## Your tasks
(A) Please list every artist whose work is mentioned in the art listings below.
(B) Reproduce word for word the stretch of the art listings below from "Peter Coffin" through "Through April 26.".
━━ Extract ━━
ART ARCHIVES

Jaime Hernandez’s Comic Delivery

The revolving and ever-widening ensemble cast still attends the occasional punk-rock show, but workaday jobs and bedraggled relationships have blunted the dreams of youth.

by

Anyone who’s followed the tribulations and triumphs of on-‘n’-off lovers Margarita Luisa Chascarrillo (Maggie) and Esperanza Leticia Glass (Hopey) over the past few decades knows that through a lowly medium—the comic strip—cartoonist Jaime Hernandez has been unfurling the Great American . . . what? For sure not merely a novel, since much of the sprawling narrative is communicated in astonishingly evocative black-and-white drawings. With clean outlines, Hernandez deftly portrays physical monologues and conversation: Hopey’s pillow-rumpled hair and drawn-up knees as she silently contemplates a deteriorating love affair; a pot-bellied father and his jock daughter tossing a softball, deep tenderness conveyed through their relaxed limbs.

This new collection of “Locas” tales from the Love and Rockets series focuses on Hopey’s latest job as a teaching assistant, which leads to a series of Hernandez’s patented time-shift panels: Watching her young charges, Hopey sees in their playground dares her own youthful rebellion and subsequent punishment from a father sorely in need of anger-management training. The revolving and ever-widening ensemble cast still attends the occasional punk-rock show, but workaday jobs and bedraggled relationships have blunted the dreams of youth.

Flat black shapes delineating hair, clothes, and shadows turn each page into an abstract mosaic that propels the narrative; fabrics are drawn with rigid grids and stripes interrupted only by dead-on angles and arcs conveying wrinkles and gesture. Over time, pixieish Hopey’s spine has grown sharper, her shoulders, knees, and elbows bonier. Maggie’s alluring curves are rounder under the dimples and ripples of encroaching middle age. Since it’s becoming a bore to see R. Crumb’s place-mat doodles and Raymond Pettibone’s affected klutziness in blue-chip galleries, here’s a hot tip: In the turbulent slipstream between high ‘n’ low, Maggie and Hopey are the state of the art.


Peter Coffin

Colorful helium-filled balloons tied to an ersatz dry-cleaner’s conveyor traverse a serpentine landscape; slowly meandering through the gallery’s gray geometries, the bulbous bouquet playfully converges space and time. Nearby, video loops of reveling creatures—madly tumbling baboons, shimmying dolphins—convey a graceful abandon too often atrophied in us self-conscious humans. Andrew Kreps, 525 W 22nd, 212-741-8849. Through April 26.


Terry Haggerty

This is Op Art with a vengeance: Seen from across the room, these roughly six-foot-high acrylic paintings truly appear 3-D. The aqua stripes in Stroke (2008) form triangular wedges that fool the eye, seeming to jut from the smooth white ground. Haggerty’s near-flawless execution takes these images beyond decoration or trickery. The gradual winnowing of the red lines in Royal Fold‘s three interwoven planes creates a collision in your brain—from a distance, they recede in perspective, but up close, the elegant curves flatten into the canvas. Hot stuff, all right, though it might make your head hurt. Andreas Grimm, 530 W 25th, 212-352-2388. Through April 30.
━━━
━━ Source data ━━
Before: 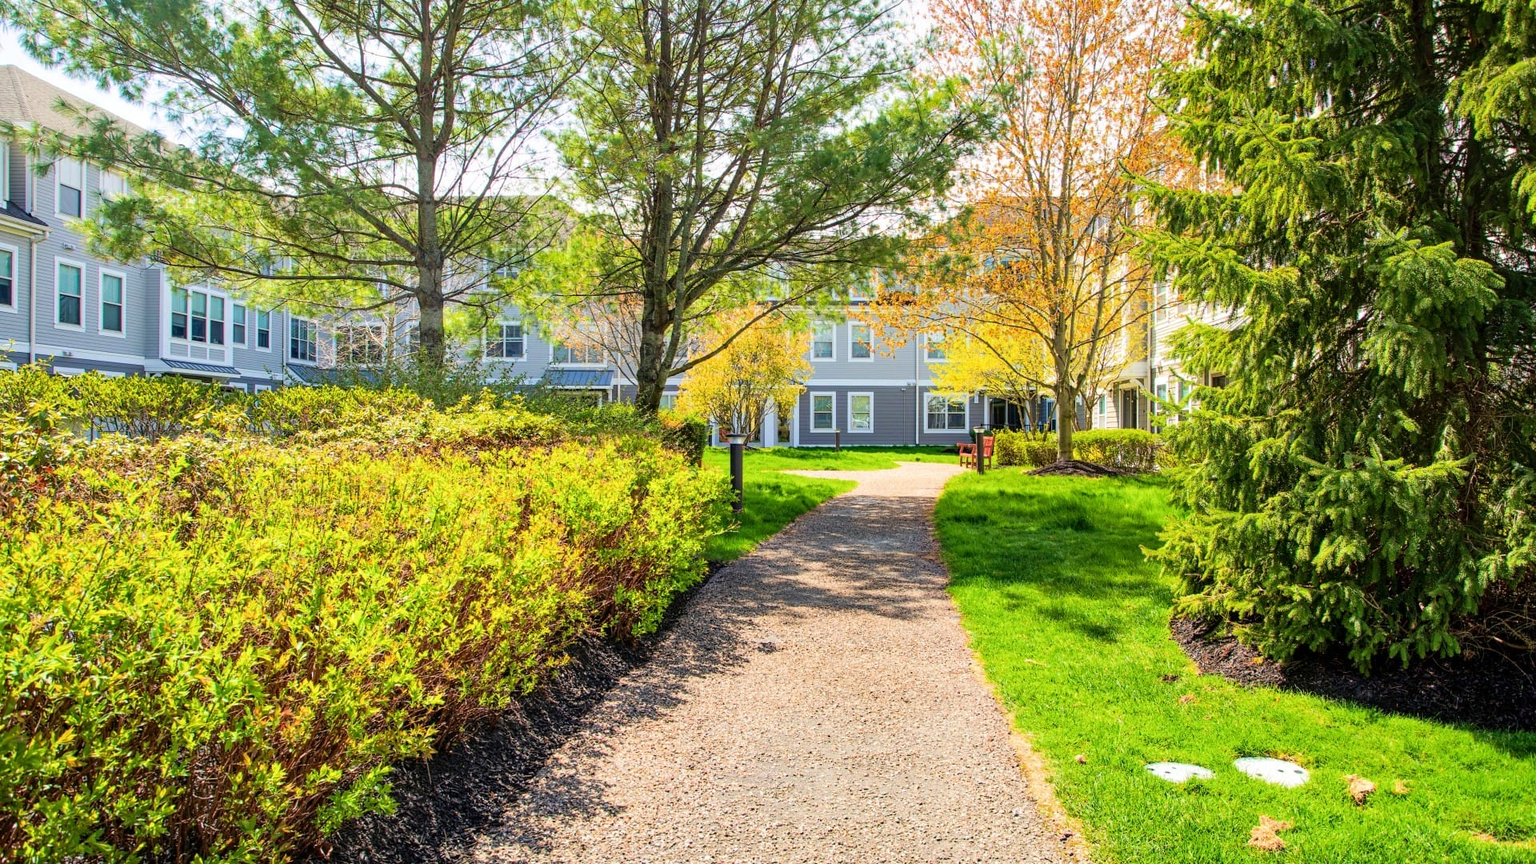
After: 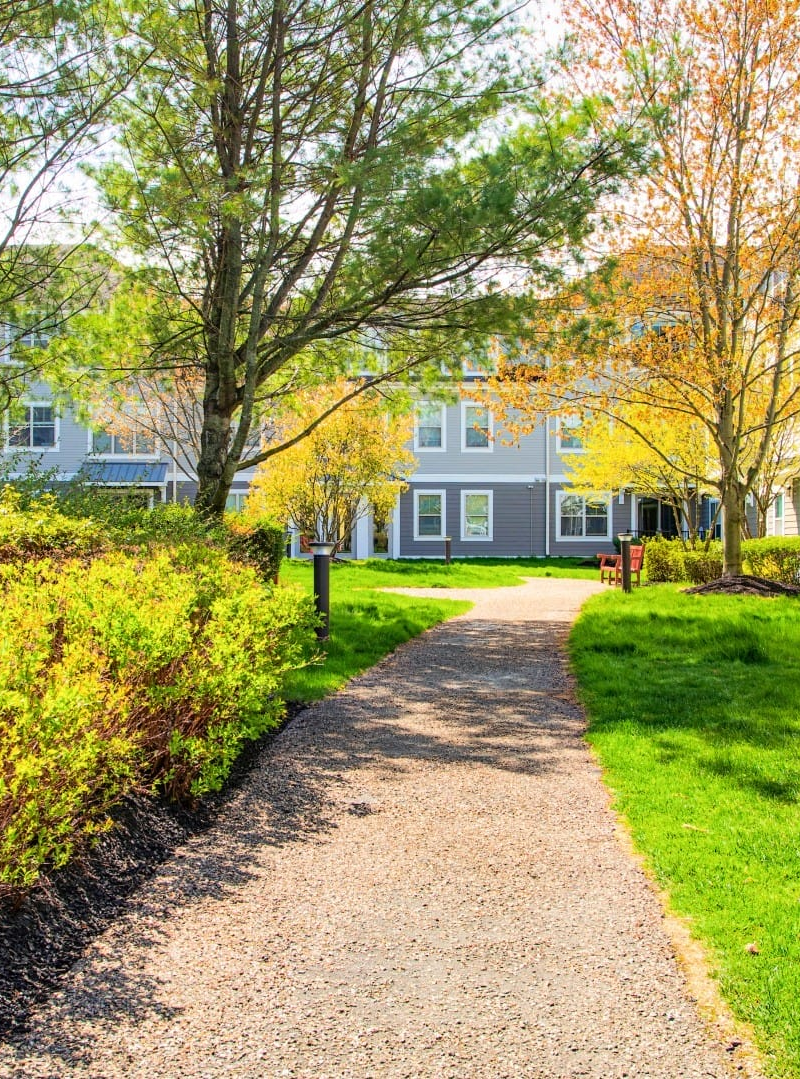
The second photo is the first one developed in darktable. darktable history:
━━━
## Task solutions
(A) Jaime Hernandez, R. Crumb, Raymond Pettibone, Peter Coffin, Terry Haggerty

(B)
Peter Coffin

Colorful helium-filled balloons tied to an ersatz dry-cleaner’s conveyor traverse a serpentine landscape; slowly meandering through the gallery’s gray geometries, the bulbous bouquet playfully converges space and time. Nearby, video loops of reveling creatures—madly tumbling baboons, shimmying dolphins—convey a graceful abandon too often atrophied in us self-conscious humans. Andrew Kreps, 525 W 22nd, 212-741-8849. Through April 26.